Resource-dependent acoustic and language modeling for spoken keyword search
MetadataShow full item record
In this dissertation, three research directions were explored to alleviate two major issues, i.e., the use of incorrect models and training/test condition mismatches, in the modeling frameworks of modern spoken keyword search (KWS) systems. Each of the three research directions, which include (i) data-efficient training processes, (ii) system optimization objectives, and (iii) data augmentation, utilizes different types and amounts of training resources in different ways to ameliorate the two issues of acoustic and language modeling in modern KWS systems. To be more specific, resource-dependent keyword modeling, keyword-boosted sMBR (state-level minimum Bayes risk) training, and multilingual acoustic modeling are proposed and investigated for acoustic modeling in this research. For language modeling, keyword-aware language modeling, discriminative keyword-aware language modeling, and web text augmented language modeling are presented and discussed.
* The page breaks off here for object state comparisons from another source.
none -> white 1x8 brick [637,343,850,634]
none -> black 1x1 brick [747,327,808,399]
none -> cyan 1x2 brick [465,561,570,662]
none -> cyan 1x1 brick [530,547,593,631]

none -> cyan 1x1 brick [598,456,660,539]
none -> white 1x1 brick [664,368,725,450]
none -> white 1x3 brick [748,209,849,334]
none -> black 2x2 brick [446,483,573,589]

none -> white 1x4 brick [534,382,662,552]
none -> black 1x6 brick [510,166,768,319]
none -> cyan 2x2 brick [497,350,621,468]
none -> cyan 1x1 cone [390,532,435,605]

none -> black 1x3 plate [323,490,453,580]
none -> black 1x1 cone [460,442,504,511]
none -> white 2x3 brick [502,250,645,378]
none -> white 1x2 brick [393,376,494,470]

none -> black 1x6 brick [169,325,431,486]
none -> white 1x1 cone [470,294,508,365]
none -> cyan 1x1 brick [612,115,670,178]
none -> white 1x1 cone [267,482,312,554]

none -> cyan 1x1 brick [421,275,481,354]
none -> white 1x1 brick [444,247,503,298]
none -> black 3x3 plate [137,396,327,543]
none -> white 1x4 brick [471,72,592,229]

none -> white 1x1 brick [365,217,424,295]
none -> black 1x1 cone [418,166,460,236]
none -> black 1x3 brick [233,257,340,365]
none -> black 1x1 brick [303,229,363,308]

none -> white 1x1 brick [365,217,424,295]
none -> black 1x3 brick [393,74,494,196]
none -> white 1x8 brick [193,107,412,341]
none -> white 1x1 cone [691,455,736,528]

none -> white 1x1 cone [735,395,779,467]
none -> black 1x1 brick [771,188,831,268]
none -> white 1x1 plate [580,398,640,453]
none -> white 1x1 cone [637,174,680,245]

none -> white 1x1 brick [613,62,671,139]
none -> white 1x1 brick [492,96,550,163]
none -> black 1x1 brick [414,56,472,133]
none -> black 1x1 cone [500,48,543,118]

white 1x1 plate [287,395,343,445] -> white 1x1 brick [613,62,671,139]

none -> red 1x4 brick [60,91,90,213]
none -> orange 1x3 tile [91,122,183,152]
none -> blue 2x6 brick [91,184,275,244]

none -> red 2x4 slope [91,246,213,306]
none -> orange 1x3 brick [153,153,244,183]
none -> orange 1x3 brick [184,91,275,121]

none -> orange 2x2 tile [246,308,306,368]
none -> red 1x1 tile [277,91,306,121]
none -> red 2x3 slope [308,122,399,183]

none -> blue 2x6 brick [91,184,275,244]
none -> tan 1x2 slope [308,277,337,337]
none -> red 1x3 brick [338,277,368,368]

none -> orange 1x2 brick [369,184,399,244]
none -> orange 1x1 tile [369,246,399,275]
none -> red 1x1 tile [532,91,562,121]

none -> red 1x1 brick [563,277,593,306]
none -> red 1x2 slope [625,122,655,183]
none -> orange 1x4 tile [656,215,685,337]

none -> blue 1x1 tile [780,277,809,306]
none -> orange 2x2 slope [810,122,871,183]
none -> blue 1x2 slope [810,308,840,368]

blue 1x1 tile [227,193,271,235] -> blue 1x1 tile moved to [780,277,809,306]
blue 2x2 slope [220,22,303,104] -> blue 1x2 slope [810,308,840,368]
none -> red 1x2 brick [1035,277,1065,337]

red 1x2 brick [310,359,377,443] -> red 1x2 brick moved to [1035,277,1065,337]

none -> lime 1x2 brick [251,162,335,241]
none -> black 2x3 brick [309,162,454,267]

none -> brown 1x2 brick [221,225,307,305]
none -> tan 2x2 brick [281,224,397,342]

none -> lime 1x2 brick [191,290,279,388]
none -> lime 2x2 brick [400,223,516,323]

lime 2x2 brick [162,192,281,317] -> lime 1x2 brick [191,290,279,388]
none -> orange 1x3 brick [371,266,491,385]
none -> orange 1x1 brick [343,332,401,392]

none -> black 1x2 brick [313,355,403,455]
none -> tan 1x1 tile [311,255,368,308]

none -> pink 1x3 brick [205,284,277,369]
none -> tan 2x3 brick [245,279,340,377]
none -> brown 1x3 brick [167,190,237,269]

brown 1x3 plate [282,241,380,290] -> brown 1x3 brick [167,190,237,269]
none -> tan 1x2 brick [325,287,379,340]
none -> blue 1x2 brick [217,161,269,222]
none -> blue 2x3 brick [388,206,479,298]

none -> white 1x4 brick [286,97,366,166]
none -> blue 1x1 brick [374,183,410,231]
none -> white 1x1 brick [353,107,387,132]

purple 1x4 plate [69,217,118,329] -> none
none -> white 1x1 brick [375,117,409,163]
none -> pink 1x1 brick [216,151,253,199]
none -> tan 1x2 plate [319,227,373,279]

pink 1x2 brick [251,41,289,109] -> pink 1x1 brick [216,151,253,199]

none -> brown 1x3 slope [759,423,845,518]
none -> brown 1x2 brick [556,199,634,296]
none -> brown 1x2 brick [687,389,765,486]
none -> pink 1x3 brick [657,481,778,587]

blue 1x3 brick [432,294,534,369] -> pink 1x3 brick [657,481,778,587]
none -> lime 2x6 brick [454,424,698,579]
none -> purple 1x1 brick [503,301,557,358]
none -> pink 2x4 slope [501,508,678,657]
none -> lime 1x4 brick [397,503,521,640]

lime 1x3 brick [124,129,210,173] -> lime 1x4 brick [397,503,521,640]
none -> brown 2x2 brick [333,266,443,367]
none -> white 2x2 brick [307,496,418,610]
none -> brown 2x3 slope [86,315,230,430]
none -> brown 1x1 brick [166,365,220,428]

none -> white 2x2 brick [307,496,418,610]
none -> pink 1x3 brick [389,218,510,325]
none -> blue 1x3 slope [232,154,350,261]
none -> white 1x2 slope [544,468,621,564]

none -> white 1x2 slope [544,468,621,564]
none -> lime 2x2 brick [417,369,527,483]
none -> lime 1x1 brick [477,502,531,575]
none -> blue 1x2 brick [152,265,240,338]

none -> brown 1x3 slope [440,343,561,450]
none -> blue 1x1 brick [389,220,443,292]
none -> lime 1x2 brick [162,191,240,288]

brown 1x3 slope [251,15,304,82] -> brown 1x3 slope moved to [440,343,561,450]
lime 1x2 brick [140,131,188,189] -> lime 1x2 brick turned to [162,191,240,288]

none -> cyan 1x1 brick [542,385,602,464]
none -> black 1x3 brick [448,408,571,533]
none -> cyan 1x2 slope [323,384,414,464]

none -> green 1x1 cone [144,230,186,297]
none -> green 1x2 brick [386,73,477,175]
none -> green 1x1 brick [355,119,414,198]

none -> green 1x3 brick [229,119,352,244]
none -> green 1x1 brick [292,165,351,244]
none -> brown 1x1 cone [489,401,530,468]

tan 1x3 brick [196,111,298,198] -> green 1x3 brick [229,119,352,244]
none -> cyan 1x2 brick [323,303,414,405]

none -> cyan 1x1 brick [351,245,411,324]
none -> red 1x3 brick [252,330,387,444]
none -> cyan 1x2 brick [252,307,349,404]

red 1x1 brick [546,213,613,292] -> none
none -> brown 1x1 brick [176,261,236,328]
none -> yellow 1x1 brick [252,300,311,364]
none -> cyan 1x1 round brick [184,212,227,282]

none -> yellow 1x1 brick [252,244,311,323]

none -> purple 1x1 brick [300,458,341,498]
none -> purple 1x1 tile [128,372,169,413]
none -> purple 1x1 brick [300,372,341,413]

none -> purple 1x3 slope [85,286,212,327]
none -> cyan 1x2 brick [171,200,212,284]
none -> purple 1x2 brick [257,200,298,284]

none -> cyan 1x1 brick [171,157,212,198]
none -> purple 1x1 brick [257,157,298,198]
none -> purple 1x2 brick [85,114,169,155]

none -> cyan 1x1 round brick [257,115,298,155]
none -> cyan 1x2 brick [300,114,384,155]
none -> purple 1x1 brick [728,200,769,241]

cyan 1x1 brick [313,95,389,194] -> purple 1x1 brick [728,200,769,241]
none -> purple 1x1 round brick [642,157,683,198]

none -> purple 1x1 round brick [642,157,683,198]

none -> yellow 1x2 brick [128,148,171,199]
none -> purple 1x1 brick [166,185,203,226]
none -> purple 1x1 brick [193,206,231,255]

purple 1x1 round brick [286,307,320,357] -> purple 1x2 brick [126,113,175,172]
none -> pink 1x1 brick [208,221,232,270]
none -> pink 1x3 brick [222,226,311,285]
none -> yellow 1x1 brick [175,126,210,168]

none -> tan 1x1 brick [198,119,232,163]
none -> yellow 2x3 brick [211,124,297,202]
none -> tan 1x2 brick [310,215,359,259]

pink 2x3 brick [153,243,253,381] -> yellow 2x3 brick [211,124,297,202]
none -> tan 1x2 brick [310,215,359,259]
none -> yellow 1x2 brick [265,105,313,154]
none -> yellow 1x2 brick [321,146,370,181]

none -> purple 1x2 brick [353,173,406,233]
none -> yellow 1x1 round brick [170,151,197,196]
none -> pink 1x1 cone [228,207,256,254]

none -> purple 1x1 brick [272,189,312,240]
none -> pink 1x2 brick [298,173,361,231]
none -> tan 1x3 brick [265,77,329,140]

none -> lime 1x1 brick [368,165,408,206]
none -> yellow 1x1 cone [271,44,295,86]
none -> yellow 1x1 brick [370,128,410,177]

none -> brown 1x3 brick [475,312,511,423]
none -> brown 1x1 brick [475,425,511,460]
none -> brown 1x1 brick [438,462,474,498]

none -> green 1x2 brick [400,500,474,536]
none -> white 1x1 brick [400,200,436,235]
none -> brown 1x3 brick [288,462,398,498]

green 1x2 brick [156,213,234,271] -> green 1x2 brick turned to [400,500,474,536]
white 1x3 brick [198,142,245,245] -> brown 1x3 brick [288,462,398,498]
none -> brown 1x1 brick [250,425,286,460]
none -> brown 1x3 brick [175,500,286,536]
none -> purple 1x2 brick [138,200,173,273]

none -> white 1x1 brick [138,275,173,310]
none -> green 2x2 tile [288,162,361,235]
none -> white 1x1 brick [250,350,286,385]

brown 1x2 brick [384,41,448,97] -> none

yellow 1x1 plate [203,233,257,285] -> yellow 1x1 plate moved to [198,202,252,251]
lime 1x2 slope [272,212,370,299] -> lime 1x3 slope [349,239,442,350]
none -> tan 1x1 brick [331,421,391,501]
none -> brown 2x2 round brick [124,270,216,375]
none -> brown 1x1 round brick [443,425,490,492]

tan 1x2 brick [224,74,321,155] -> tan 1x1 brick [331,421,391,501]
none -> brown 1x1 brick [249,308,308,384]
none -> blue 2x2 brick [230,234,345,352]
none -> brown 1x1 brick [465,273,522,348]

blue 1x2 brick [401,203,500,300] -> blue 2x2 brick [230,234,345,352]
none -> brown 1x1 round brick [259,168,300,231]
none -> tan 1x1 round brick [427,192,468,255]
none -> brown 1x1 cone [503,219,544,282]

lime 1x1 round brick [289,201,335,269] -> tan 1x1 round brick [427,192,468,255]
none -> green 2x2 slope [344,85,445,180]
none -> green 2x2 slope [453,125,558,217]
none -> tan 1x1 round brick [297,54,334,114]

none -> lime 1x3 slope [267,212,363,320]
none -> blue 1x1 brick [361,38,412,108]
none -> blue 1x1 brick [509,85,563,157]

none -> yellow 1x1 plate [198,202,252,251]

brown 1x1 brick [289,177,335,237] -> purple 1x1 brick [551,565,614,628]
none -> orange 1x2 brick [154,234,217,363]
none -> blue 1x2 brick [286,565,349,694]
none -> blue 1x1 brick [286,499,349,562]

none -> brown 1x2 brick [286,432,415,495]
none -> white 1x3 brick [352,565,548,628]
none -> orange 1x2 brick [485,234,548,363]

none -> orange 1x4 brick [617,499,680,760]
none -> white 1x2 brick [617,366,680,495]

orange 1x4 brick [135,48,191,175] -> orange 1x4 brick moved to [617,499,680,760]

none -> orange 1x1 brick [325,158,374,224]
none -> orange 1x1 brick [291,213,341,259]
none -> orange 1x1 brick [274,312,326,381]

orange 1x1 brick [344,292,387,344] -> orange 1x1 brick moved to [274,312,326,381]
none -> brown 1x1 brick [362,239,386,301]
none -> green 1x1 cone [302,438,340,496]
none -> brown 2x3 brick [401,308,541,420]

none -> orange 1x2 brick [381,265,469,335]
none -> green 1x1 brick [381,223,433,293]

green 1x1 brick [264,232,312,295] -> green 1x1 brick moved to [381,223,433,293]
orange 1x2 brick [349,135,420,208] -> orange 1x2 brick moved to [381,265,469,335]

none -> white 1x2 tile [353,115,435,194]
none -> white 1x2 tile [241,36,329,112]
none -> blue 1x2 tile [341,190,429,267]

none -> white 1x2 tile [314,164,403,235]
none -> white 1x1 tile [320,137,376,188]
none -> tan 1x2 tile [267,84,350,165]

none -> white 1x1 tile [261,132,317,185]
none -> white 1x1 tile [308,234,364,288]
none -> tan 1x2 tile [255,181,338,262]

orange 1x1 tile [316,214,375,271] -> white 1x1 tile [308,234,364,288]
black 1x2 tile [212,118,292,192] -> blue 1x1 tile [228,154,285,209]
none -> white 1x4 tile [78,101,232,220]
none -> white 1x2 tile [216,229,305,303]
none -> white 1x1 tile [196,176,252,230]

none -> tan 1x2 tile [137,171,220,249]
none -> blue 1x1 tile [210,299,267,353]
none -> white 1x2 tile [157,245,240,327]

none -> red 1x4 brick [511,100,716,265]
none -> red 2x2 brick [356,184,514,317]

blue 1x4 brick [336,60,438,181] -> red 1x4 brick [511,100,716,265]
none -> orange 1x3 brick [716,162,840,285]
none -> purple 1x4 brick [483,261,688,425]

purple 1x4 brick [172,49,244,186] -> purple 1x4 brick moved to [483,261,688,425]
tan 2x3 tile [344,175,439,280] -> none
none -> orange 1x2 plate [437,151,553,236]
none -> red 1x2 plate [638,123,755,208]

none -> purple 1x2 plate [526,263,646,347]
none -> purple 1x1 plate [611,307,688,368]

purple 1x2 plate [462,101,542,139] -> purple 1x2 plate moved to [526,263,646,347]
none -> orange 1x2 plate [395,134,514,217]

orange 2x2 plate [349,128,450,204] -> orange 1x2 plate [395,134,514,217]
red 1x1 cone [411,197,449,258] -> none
The dissertation provides a comprehensive collection of solutions and strategies to the acoustic and language modeling problems in KWS. It also offers insights into the realization of good-performance KWS systems. Experimental results show that the data-efficient training process and data augmentation are the two directions providing the most prominent performance improvement for KWS systems. While modifying system optimization objectives provides smaller yet consistent performance enhancement in KWS systems with different configurations. The effects of the proposed acoustic and language modeling approaches in the three directions are also shown to be additive and can be combined to further improve the overall KWS system performance.